Dose-dependent reduction of viral CPE by recombinant IFN-a.

Fig. 3. Dose-dependent reduction of viral CPE by recombinant IFN-a.

In vitro experiments of inhibition of virus replication by recombinant IFN-a on Vero E6 cells showing a dose-dependent reduction of CPE for both isolates: the A226V, carrying isolate and the wt (Bordi et al., New Microbiol, 2011).

Overall, our result did not support the concept that A226V mutation confers a replicative advantage in primate cell cultures, neither supported the possibility that partial resistance to the inhibitory action of IFN-a could account for the explosive spread of the mutated strain in the human population in the countries where this mutation had occurred.
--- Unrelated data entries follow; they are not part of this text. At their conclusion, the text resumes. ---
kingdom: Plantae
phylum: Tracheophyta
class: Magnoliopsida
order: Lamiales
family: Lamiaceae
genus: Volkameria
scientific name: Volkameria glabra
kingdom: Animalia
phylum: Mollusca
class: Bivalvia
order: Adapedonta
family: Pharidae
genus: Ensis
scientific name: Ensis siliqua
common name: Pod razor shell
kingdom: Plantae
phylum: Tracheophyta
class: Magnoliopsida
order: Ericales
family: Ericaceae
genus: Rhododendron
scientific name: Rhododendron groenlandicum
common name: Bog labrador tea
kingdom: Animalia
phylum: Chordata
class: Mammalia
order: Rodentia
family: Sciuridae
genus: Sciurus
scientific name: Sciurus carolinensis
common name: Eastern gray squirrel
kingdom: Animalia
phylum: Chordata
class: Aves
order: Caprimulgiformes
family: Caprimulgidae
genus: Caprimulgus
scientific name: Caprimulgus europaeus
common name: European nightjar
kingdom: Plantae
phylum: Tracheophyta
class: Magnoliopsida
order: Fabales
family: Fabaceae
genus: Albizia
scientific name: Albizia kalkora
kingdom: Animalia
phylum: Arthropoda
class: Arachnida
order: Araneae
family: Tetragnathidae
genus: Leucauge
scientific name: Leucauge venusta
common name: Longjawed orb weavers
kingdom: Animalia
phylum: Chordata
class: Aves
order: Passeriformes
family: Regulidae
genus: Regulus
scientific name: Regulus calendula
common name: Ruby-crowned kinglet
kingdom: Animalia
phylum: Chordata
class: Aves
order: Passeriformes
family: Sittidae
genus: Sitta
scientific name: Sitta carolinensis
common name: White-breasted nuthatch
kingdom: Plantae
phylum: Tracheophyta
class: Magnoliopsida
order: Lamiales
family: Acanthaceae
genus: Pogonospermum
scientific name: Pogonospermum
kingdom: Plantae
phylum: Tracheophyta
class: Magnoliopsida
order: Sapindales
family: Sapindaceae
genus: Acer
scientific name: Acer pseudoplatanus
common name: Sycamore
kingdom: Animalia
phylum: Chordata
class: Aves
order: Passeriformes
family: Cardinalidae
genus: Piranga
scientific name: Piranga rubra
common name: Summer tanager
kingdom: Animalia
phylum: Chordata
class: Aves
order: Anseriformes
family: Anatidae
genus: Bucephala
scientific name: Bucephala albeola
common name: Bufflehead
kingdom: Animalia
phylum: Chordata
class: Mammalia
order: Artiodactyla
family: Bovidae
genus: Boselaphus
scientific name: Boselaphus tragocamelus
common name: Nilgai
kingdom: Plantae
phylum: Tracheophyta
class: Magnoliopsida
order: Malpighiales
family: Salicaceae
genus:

However, the possibility that the interplay between the virus and the innate defence system may act at different levels of the virus/host interaction is to be taken into consideration, by exploring, for instance, other steps of the IFN response activation.

At the moment, understanding CHIKV immuno-biology is still in its infancy and there is a long way to go before answers related to the interaction between virus and host immunity will be obtained. These will certainly be important in designing novel antiviral control strategies against the spread of CHIKV infection.